Pope Talk and Middle East Fundamentalists

by on April 8th, 2005

I’ve been skimming all the talk about Pope John Paul II’s funeral and the impact of his quarter century in power. Although the mainstream reports I’ve seen are as superficially respectful as one would expect, it’s been good to see the many bloggers and alternative media columns dissecting JP’s regressive defense of Catholic orthodoxy. I especially liked this from David Corn:

But I do find it odd that much of the media discussion has not covered a fundamental point: what was the Pope really all about? To be precise, he headed an institution that promotes the view that only a certain sort of Christian who faithfully heeds a certain set of (conservative) rules will be granted access to the eternal Kingdom of God. And for the rest of us — other followers of Christ, Jews, Hindus, Buddhists, druids, wiccaners, animists, and atheists — it’s damnation of some sort.
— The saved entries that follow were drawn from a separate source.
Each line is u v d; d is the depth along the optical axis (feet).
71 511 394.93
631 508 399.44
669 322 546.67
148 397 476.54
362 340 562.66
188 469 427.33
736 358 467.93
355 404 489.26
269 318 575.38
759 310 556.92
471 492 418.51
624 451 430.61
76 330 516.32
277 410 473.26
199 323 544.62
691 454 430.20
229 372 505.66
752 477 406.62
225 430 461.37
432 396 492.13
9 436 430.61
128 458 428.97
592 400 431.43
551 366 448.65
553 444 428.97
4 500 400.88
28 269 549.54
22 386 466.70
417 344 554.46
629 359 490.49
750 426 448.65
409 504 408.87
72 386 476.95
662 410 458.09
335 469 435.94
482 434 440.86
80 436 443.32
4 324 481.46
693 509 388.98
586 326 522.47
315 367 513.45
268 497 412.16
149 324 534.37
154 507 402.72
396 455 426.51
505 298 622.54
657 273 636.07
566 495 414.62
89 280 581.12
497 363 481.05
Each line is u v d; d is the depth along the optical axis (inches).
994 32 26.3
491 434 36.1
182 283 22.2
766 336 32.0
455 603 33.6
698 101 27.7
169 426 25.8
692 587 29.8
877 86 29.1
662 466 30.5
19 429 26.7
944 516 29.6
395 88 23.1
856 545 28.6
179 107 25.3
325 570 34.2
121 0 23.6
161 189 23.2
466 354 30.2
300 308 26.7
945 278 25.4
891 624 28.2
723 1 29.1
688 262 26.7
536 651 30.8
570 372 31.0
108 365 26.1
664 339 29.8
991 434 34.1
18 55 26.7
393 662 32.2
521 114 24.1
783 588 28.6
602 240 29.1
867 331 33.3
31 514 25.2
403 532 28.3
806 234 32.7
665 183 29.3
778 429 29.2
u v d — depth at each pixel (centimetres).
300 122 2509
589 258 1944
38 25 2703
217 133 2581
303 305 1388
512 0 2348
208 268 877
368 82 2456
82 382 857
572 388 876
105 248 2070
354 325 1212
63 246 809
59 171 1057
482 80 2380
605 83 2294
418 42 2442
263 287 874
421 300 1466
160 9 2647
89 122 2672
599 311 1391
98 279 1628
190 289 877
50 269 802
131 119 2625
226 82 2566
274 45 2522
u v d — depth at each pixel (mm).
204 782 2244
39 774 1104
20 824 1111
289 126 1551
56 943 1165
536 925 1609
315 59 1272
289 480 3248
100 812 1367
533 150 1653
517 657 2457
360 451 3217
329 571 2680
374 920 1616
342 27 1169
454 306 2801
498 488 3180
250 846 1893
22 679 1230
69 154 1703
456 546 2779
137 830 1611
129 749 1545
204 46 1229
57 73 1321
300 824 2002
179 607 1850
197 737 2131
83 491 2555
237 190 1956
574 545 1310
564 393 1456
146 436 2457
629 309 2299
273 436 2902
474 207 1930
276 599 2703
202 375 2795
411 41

Corn’s comment about religious exclusivity stays in my Jewish atheist mind as I read about mourning for the Pontiff in the Philippines, Brazil, Cuba, all over. Catholic expansionism’s damaging role in world history makes all those media images of multiracial cardinals remind me not of Christ-like goodliness but of imperialist success.

That’s pretty much the same feeling I get when I ponder the Muslim expansion from Arabia and current efforts to install Islamic states everywhere.

And the same feeling I get when I read about Jewish claims to the Temple Mount and all of Greater Israel, including the planned effort this coming Sunday by right-wing Jews to take over the Temple Mount and maybe to attack the two mosques sitting above Jerusalem’s Western (Wailing) Wall. The goal is to spark a massive Arab response that would end the Gaza pullout and any other efforts toward de-escalation. Leveling the mosques, of course, is advocated by those who want to rebuild Solomon’s Temple. Like God wants, I suppose.

As I’ve discussed before, the three Abrahamic religions seem to me particularly problematic on the tolerance front.

That’s true even when they move from hostility to cooperation. Last week’s three-religion press conference in Jerusalem opposing this August’s international Gay Pride Festival was notable for the confluence of interests among each religion’s more fundamentalist branches. It reminds me of a comment by Saleem Tamari that I described last January during my visit to Ramallah. The Palestinian politician said that what worried some Israeli negotiators at Taba a few years ago was not so much the number of Palestinians who might move to Israel if granted the right to return — all agreed the numbers would not be as massive as some assume — but by the fact that most returnees would be religious. The Israelis worried that the new Islamic political parties would form a coalition with Jewish religious parties and strengthen religious control over Israel’s current majority of secular Jews.

That prospect strikes some as far-fetched, but last week’s meeting of the fundamentalist minds makes me wonder.